Ultimately, though, when assessing a stoppage, there doesn’t have to be a right or wrong answer. A stoppage can, as with most things in life, and depending on your perspective, be both: both right and wrong. Tonight’s, for example, can be considered a good thing in light of the fact it saved Leigh Wood from further punishment in an already punishing contest, and it can, equally, be considered bad for it never gave that same fighter, winning at the time of the stoppage, the benefit of the doubt in terms of surviving the final seconds of that seventh round.

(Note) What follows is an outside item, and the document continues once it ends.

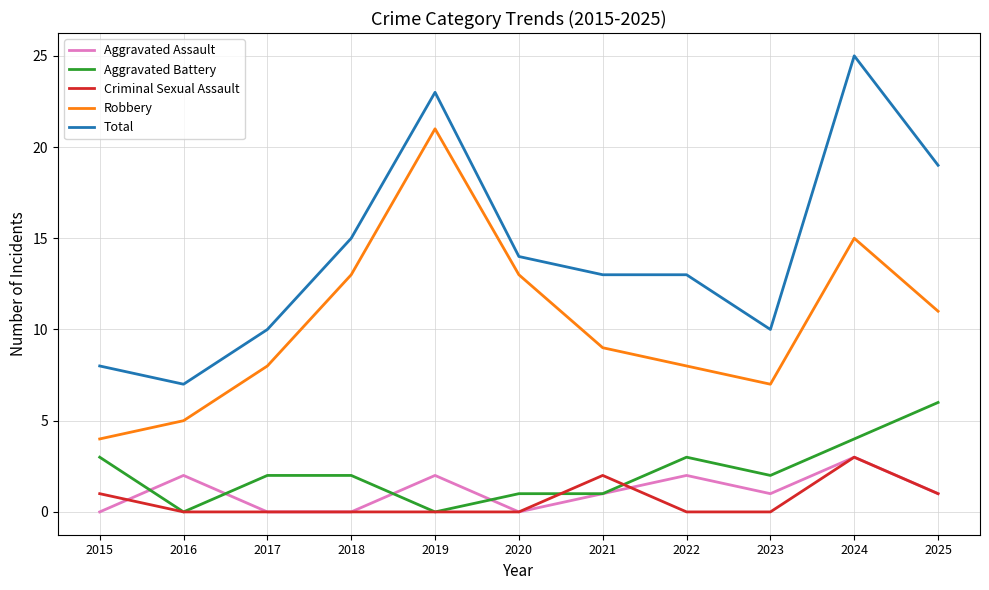

What is the maximum value shown in the chart?

25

Sixteen years ago, remember, Graham Earl endured a torrid first and second round against Australia’s Michael Katsidis and appeared in need of rescuing, only his corner’s attempt to save him in the second, by throwing in the towel, was dismissed by referee Mickey Vann, who launched the towel out of the ring no sooner than it had arrived. A wildly brave decision at the time, one that could have so easily backfired, Vann believed, given his experience and vantage point, that Earl still had some fight left in him and that his corner, in acting the way they had, were operating more on emotion than anything else.

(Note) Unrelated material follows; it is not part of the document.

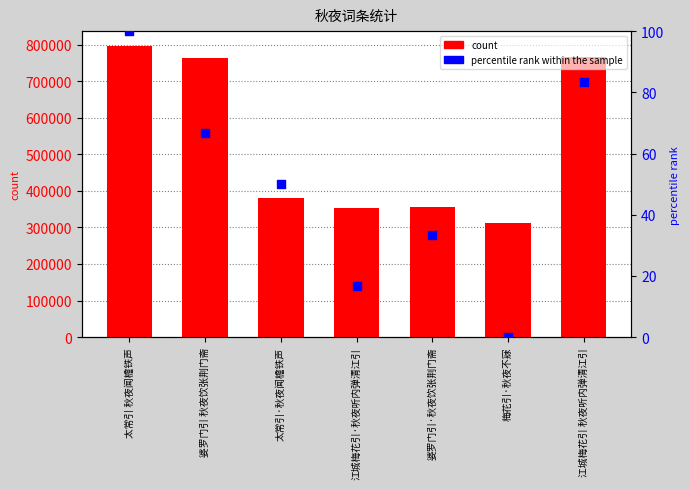

What is the total value across all series at 江城梅花引·秋夜听内弹清江引?

354356.7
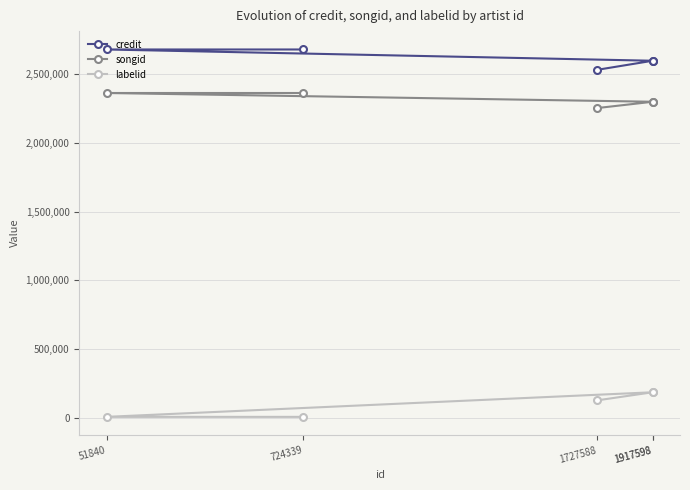

How many values in the labelid series exceed 128228?

2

Initially, too, Vann was proven correct. Earl, having weathered the Katsidis storm, somehow came rallying back to drop Katsidis seconds later and briefly swing the momentum back in his favour. Yet, alas, the Luton man, despite his stay of execution, was still stopped after five rounds.
Ben Davison, no better than anyone else, cannot predict the future, so therefore could not be sure tonight whether Leigh Wood would indeed survive the seventh round and recuperate in the eighth or whether, as seemed more likely, Mauricio Lara’s left hook signalled merely the beginning of the end.
If pre-emptive, then, Davison’s decision was sharp, shrewd, and compassionate. It went against everything Leigh Wood, his fighter, believes in and wants from a fight, as he made clear at the weigh-in, but it defined what we ask for from cornermen and trainers: to be the eyes and ears of a fighter who, in the midst of battle, has become numb to just about everything except the need to punch, damage and render unconscious another human being similarly ignorant.